Notre étude n’a pas évalué les explications des associations entre l’identité d’orientation sexuelle et la santé mentale, c’est-à-dire les mécanismes ou les variables médiatrices. Les mécanismes qui sous-tendent une association entre l’orientation LGB et les mauvais résultats en matière de santé mentale ne sont pas entièrement compris, mais il a été avancé que c’est l’expérience de la discrimination et de la stigmatisation qui peut conduire à une augmentation des troubles mentaux, tout comme pourrait l’être l’exposition précoce à l’adversité . La théorie du stress des minorités suggère que les manifestations internes et externes des préjugés, de la victimisation et de la discrimination créent des différences de santé observées parce que ces expériences sont internalisées. Le stress chronique provoqué par l’intériorisation de la stigmatisation peut donc conduire les personnes qui s’identifient comme non hétérosexuelles à avoir une santé mentale et un bien-être moins bons, des comportements malsains et une santé physique moins bonne. Chez les jeunes LGB, il est évident que le risque de harcèlement et de victimisation est plus élevé que chez les jeunes hétérosexuels et que l’impact négatif peut être atténué par des attitudes positives et un soutien familial. De nombreux adultes LGB ne révèlent pas leur orientation sexuelle aux professionnels de la santé, ce qui peut retarder l’accès au traitement. Cette étude renforce la nécessité pour les cliniciens de s’assurer qu’ils fournissent des services dans lesquels les patients LGB peuvent révéler leur orientation sexuelle et recevoir des soins de soutien et intégrés.

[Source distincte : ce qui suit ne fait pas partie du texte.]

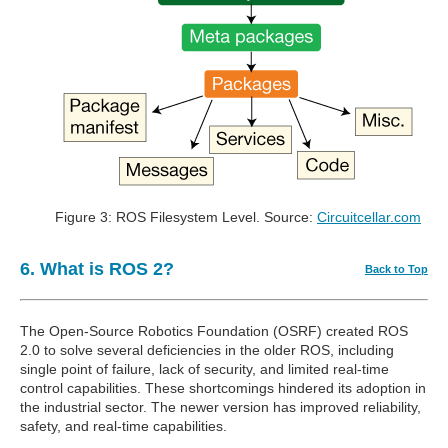
Figure 3: ROS Filesystem Level. Source:
Circuitcellar.com
6. What is ROS 2?
Back to Top
The Open-Source Robotics Foundation (OSRF) created ROS
2.0 to solve several deficiencies in the older ROS, including
single point of failure, lack of security, and limited real-time
control capabilities. These shortcomings hindered its adoption in
the industrial sector. The newer version has improved reliability,
safety, and real-time capabilities.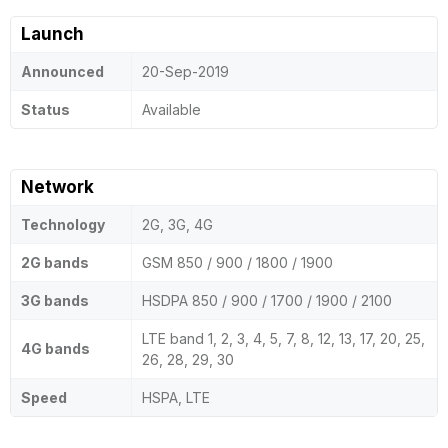
Launch
Announced
20-Sep-2019
Status
Available
Network
Technology
2G, 3G, 4G
2G bands
GSM 850 / 900 / 1800 / 1900
3G bands
HSDPA 850 / 900 / 1700 / 1900 / 2100
LTE band 1, 2, 3, 4, 5, 7, 8, 12, 13, 17, 20, 25,
4G bands
26, 28, 29, 30
Speed
HSPA, LTE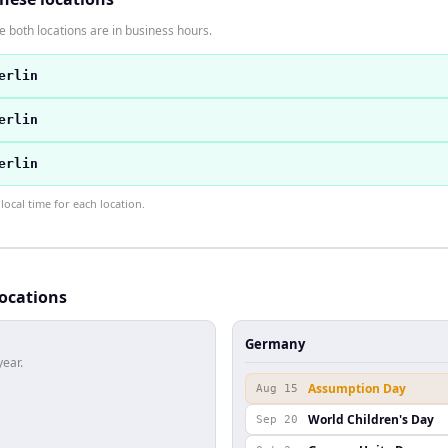
 both locations are in business hours.
erlin
erlin
erlin
ocal time for each location.
locations
Germany
year.
Assumption Day
Aug 15
World Children's Day
Sep 20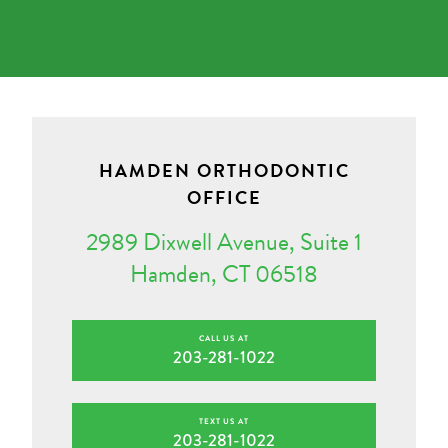
HAMDEN ORTHODONTIC
OFFICE
2989 Dixwell Avenue, Suite 1
Hamden, CT 06518
CALL US AT
203-281-1022
TEXT US AT
203-281-1022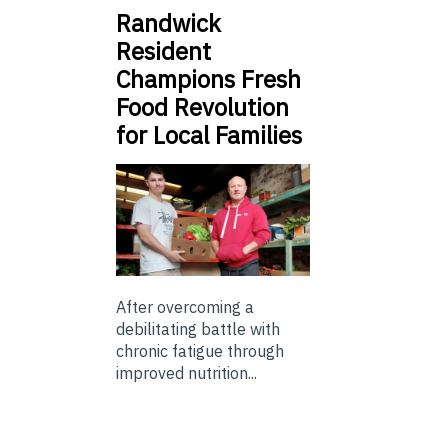
Randwick
Resident
Champions Fresh
Food Revolution
for Local Families
After overcoming a
debilitating battle with
chronic fatigue through
improved nutrition...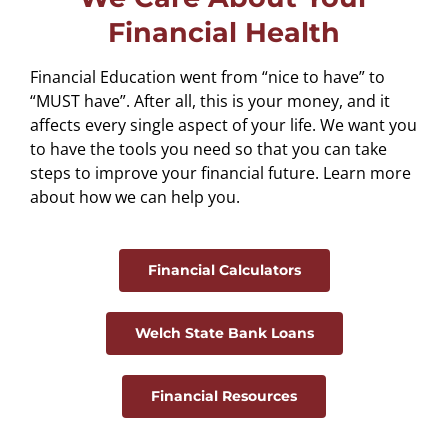
Financial Health
Financial Education went from “nice to have” to
“MUST have”. After all, this is your money, and it
affects every single aspect of your life. We want you
to have the tools you need so that you can take
steps to improve your financial future. Learn more
about how we can help you.
Financial Calculators
Welch State Bank Loans
Financial Resources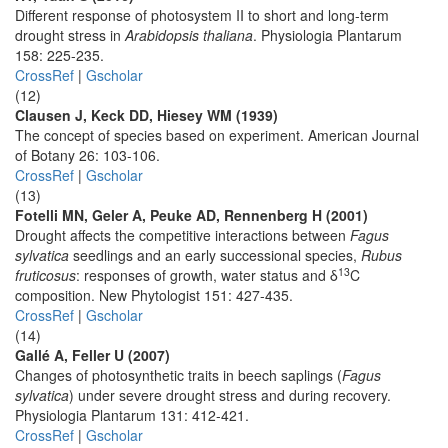
Different response of photosystem II to short and long-term
drought stress in
Arabidopsis thaliana
. Physiologia Plantarum
158: 225-235.
CrossRef
|
Gscholar
(12)
Clausen J, Keck DD, Hiesey WM (1939)
The concept of species based on experiment. American Journal
of Botany 26: 103-106.
CrossRef
|
Gscholar
(13)
Fotelli MN, Geler A, Peuke AD, Rennenberg H (2001)
Drought affects the competitive interactions between
Fagus
sylvatica
seedlings and an early successional species,
Rubus
13
fruticosus
: responses of growth, water status and δ
C
composition. New Phytologist 151: 427-435.
CrossRef
|
Gscholar
(14)
Gallé A, Feller U (2007)
Changes of photosynthetic traits in beech saplings (
Fagus
sylvatica
) under severe drought stress and during recovery.
Physiologia Plantarum 131: 412-421.
CrossRef
|
Gscholar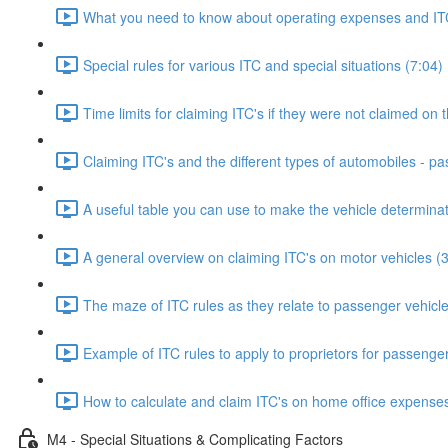
What you need to know about operating expenses and ITC
Special rules for various ITC and special situations (7:04)
Time limits for claiming ITC's if they were not claimed on t
Claiming ITC's and the different types of automobiles - p
A useful table you can use to make the vehicle determinat
A general overview on claiming ITC's on motor vehicles (
The maze of ITC rules as they relate to passenger vehicle
Example of ITC rules to apply to proprietors for passenger
How to calculate and claim ITC's on home office expenses
M4 - Special Situations & Complicating Factors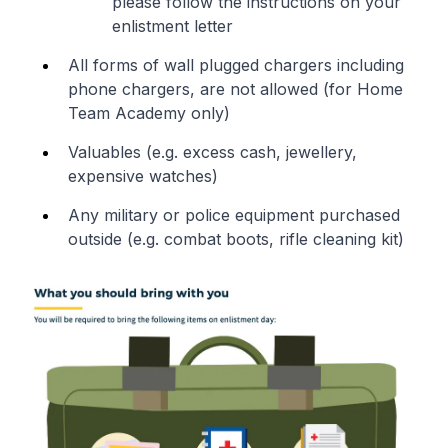
please follow the instructions on your
enlistment letter
All forms of wall plugged chargers including
phone chargers, are not allowed (for Home
Team Academy only)
Valuables (e.g. excess cash, jewellery,
expensive watches)
Any military or police equipment purchased
outside (e.g. combat boots, rifle cleaning kit)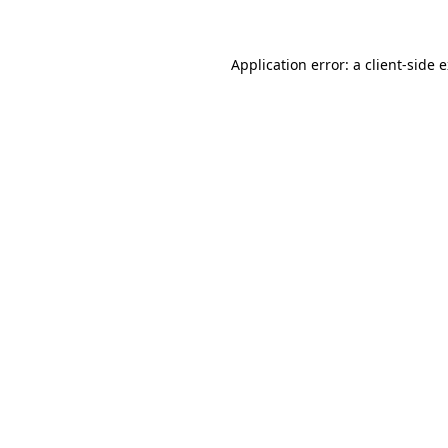
Application error: a client-side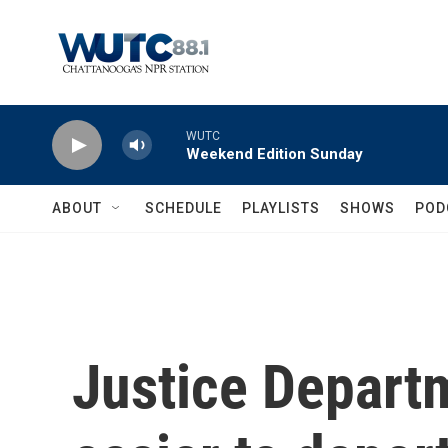
Skip to main content
WUTC
Weekend Edition Sunday
ABOUT
SCHEDULE
PLAYLISTS
SHOWS
POD
Justice Depart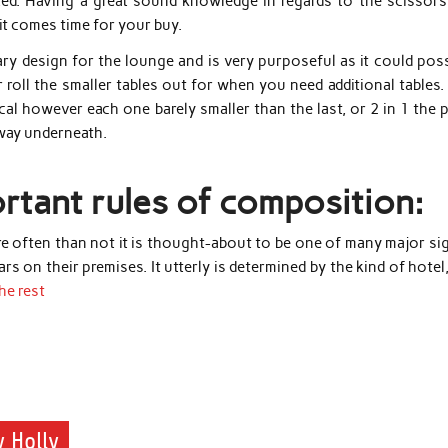
ed. Having a great sound knowledge in regards to the scissors 
t comes time for your buy.
y design for the lounge and is very purposeful as it could poss
r roll the smaller tables out for when you need additional tables
cal however each one barely smaller than the last, or 2 in 1 the 
away underneath.
rtant rules of composition:
ore often than not it is thought-about to be one of many major si
ars on their premises. It utterly is determined by the kind of hotel
he rest
 Holly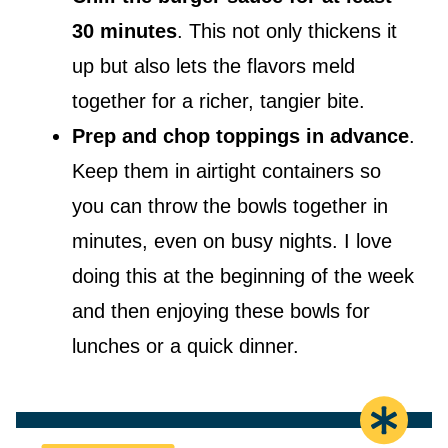
30 minutes
. This not only thickens it
up but also lets the flavors meld
together for a richer, tangier bite.
Prep and chop toppings in advance
.
Keep them in airtight containers so
you can throw the bowls together in
minutes, even on busy nights. I love
doing this at the beginning of the week
and then enjoying these bowls for
lunches or a quick dinner.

Les politiques de santé publique visant à lutter contre les inégalités de santé nécessitent une base de données probantes qui clarifie l’étendue du problème. Les données de population sur l’identité d’orientation sexuelle, qui fourniront aux décideurs et aux commissaires les preuves dont ils ont besoin, ne sont disponibles que depuis peu au Royaume-Uni un nombre limité d’ensembles de données. L’orientation sexuelle doit faire partie de la collecte de données de routine afin que les inégalités en matière de mauvaise santé mentale puissent être mieux comprises. Cette étude souligne la nécessité de poursuivre et d’élargir la collecte de données sur l’orientation sexuelle dans toutes les grandes enquêtes sur la santé et les études de cohorte afin de mieux comprendre les risques et les impacts sur le parcours de vie de ce groupe de population. Les données transversales utilisées dans cette étude nous permettent de déterminer la prévalence d’une mauvaise santé mentale dans cette population. Des recherches futures sont nécessaires pour déterminer si ces tendances se maintiennent dans le temps dans les données longitudinales. Les données longitudinales nous permettront également de surveiller l’incidence de nouveaux problèmes de santé mentale plutôt que la prévalence de symptômes existants, dont la durée peut varier. Des recherches supplémentaires sont nécessaires pour examiner quels sont les mécanismes sous-jacents de ces associations et comment concevoir des interventions qui suppriment les inégalités en matière de santé mentale entre les adultes qui s’identifient comme hétérosexuels et ceux qui s’identifient comme lesbiennes, gays, bisexuels ou « autres ».